In your copy of the listing below, reproduce each word exactly and include no pictures.

Material provided —
*** Begin section ***
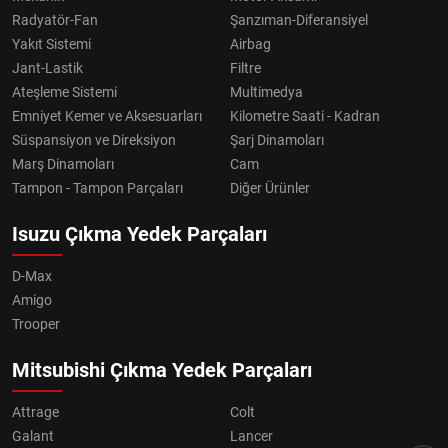
Radyatör-Fan
Şanzıman-Diferansiyel
Yakıt Sistemi
Airbag
Jant-Lastik
Filtre
Ateşleme Sistemi
Multimedya
Emniyet Kemer ve Aksesuarları
Kilometre Saati - Kadran
Süspansiyon ve Direksiyon
Şarj Dinamoları
Marş Dinamoları
Cam
Tampon - Tampon Parçaları
Diğer Ürünler
Isuzu Çıkma Yedek Parçaları
D-Max
Amigo
Trooper
Mitsubishi Çıkma Yedek Parçaları
Attrage
Colt
Galant
Lancer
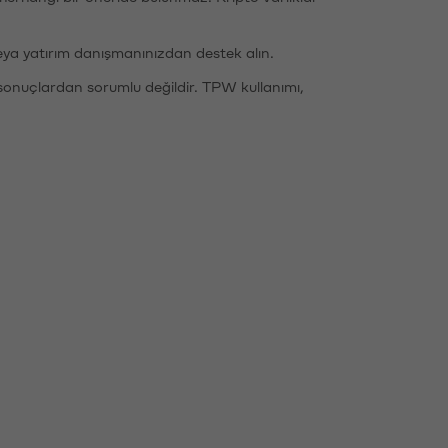
eya yatırım danışmanınızdan destek alın.
sonuçlardan sorumlu değildir. TPW kullanımı,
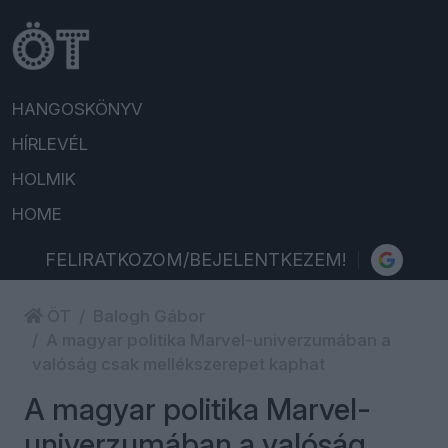
HANGOSKÖNYV
HÍRLEVÉL
HOLMIK
HOME
FELIRATKOZOM/BEJELENTKEZEM!
ÖT
Balogh Gábor
A magyar politika Marvel-univerzumában a
valóság csak mellékszerepet kaphat
A magyar politika Marvel-
univerzumában a valóság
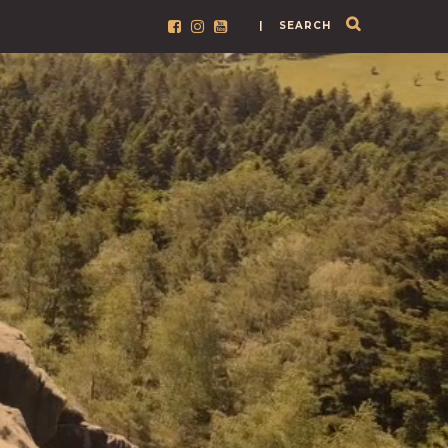
| SEARCH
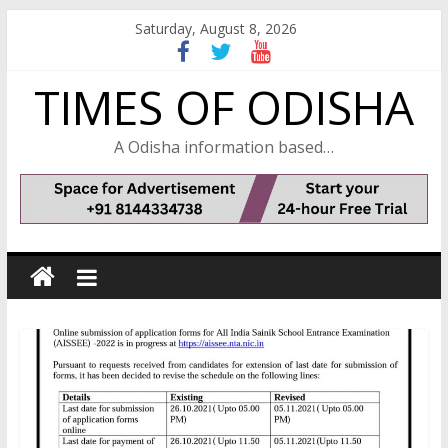
Skip
Saturday, August 8, 2026
to
content
TIMES OF ODISHA
A Odisha information based…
*** End section ***
Completed exercise —
Radyatör-Fan
Şanzıman-Diferansiyel
Yakıt Sistemi
Airbag
Jant-Lastik
Filtre
Ateşleme Sistemi
Multimedya
Emniyet Kemer ve Aksesuarları
Kilometre Saati - Kadran
Süspansiyon ve Direksiyon
Şarj Dinamoları
Marş Dinamoları
Cam
Tampon - Tampon Parçaları
Diğer Ürünler
Isuzu Çıkma Yedek Parçaları
D-Max
Amigo
Trooper
Mitsubishi Çıkma Yedek Parçaları
Attrage
Colt
Galant
Lancer
eya yatırım danışmanınızdan destek alın.
sonuçlardan sorumlu değildir. TPW kullanımı,
HANGOSKÖNYV
HÍRLEVÉL
HOLMIK
HOME
FELIRATKOZOM/BEJELENTKEZEM!
ÖT
Balogh Gábor
A magyar politika Marvel-univerzumában a
valóság csak mellékszerepet kaphat
A magyar politika Marvel-
univerzumában a valóság
| SEARCH
Skip
Saturday, August 8, 2026
to
content
TIMES OF ODISHA
A Odisha information based…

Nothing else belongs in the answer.